Training an RL agent to swim at low Reynolds Number with DeepQLearning and experience replay. Microswimmers are tiny(um-scale) particles that are a simple model to study motion at the microscopic level. In low Reynolds numbers environments the drag forces and brownian motion dominate. Microorganisms like bacteria and fungi have evolved to overcome such hurdles and in many cases use them to their advantage to propel and move around.The microwsimmer (here) is propelled by a laser focused on its edge giving it an average velocity in particular directions relative to the laser point. The goal is to reach the target (blue square) in as few steps as possible.

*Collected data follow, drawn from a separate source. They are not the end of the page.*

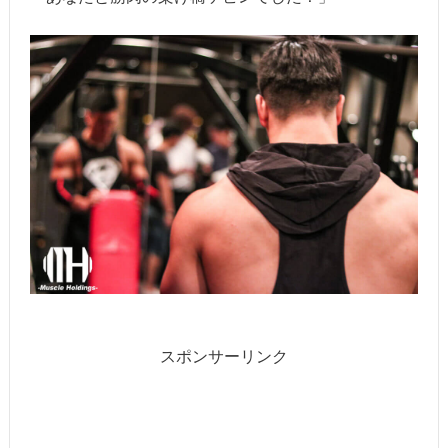
スポンサーリンク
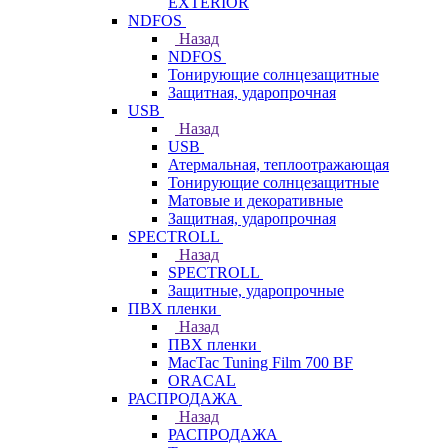
EXTERIOR
NDFOS
Назад
NDFOS
Тонирующие солнцезащитные
Защитная, ударопрочная
USB
Назад
USB
Атермальная, теплоотражающая
Тонирующие солнцезащитные
Матовые и декоративные
Защитная, ударопрочная
SPECTROLL
Назад
SPECTROLL
Защитные, ударопрочные
ПВХ пленки
Назад
ПВХ пленки
MacTac Tuning Film 700 BF
ORACAL
РАСПРОДАЖА
Назад
РАСПРОДАЖА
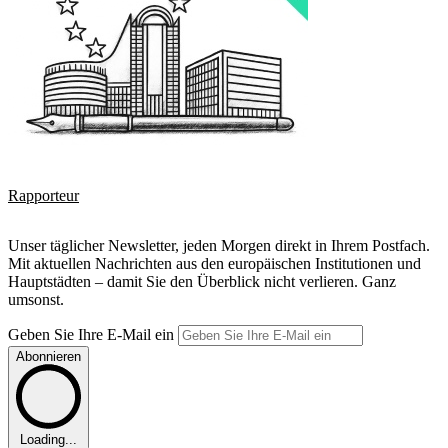
Rapporteur
Unser täglicher Newsletter, jeden Morgen direkt in Ihrem Postfach.
Mit aktuellen Nachrichten aus den europäischen Institutionen und
Hauptstädten – damit Sie den Überblick nicht verlieren. Ganz
umsonst.
Geben Sie Ihre E-Mail ein
Abonnieren
Loading...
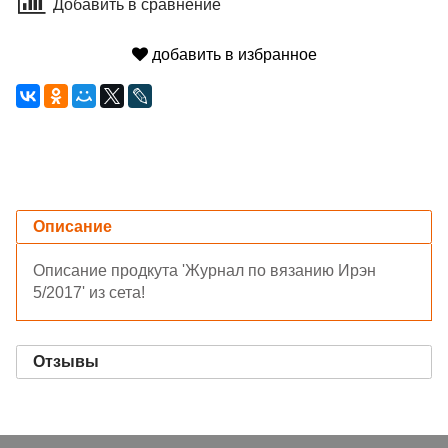
Добавить в сравнение
добавить в избранное
Описание
Описание продкута 'Журнал по вязанию Ирэн
5/2017' из сета!
Отзывы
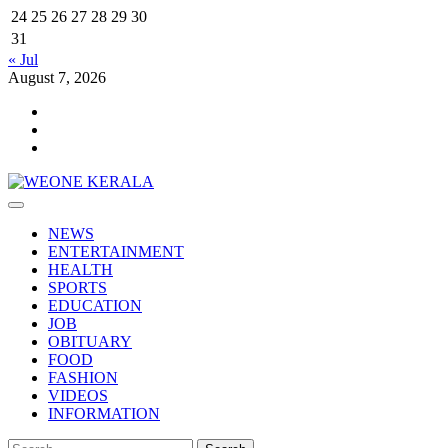
24
25
26
27
28
29
30
31
« Jul
August 7, 2026
Youtube
Facebook
Telegram
Primary
Menu
NEWS
ENTERTAINMENT
HEALTH
SPORTS
EDUCATION
JOB
OBITUARY
FOOD
FASHION
VIDEOS
INFORMATION
Search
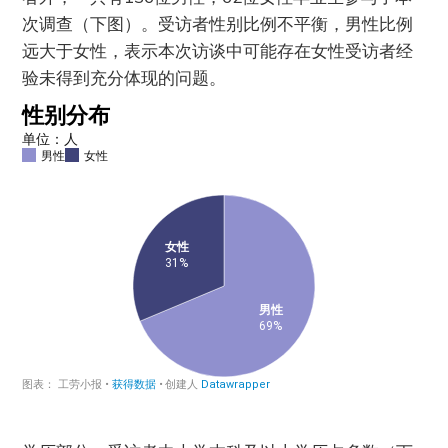
次调查（下图）。受访者性别比例不平衡，男性比例
远大于女性，表示本次访谈中可能存在女性受访者经
验未得到充分体现的问题。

The environment is written in Pygame and many physical parameters like the diffusion coefficient can be found in the class Swimmer. The observation space is continous and has x, y and the distance from the target as its coordinates. The action space has four elements Up,Left,Right,and Down. The agent recieves a reward when it gets closer to the target and a bigger reward when it actually reaches the target. Each episode starts with the swimmer at a random position and ends when it reaches the target/goes out of bounds. Respectable performance is achieved in 400 episodes, where it consecutively reaches the target more than 20 times.
Neural Network Architecture:
One hidden layer with 100 nodes and a nonLinear activation function. (Not deep really)
Written in pyTorch.
Update 19/05 :
The state space has been reduced to two dimensions, the success rate (in the last 50 episodes) hits the 100% mark around 320-350 episodes. Added Tensorboard functionality to monitor ongoing training stats.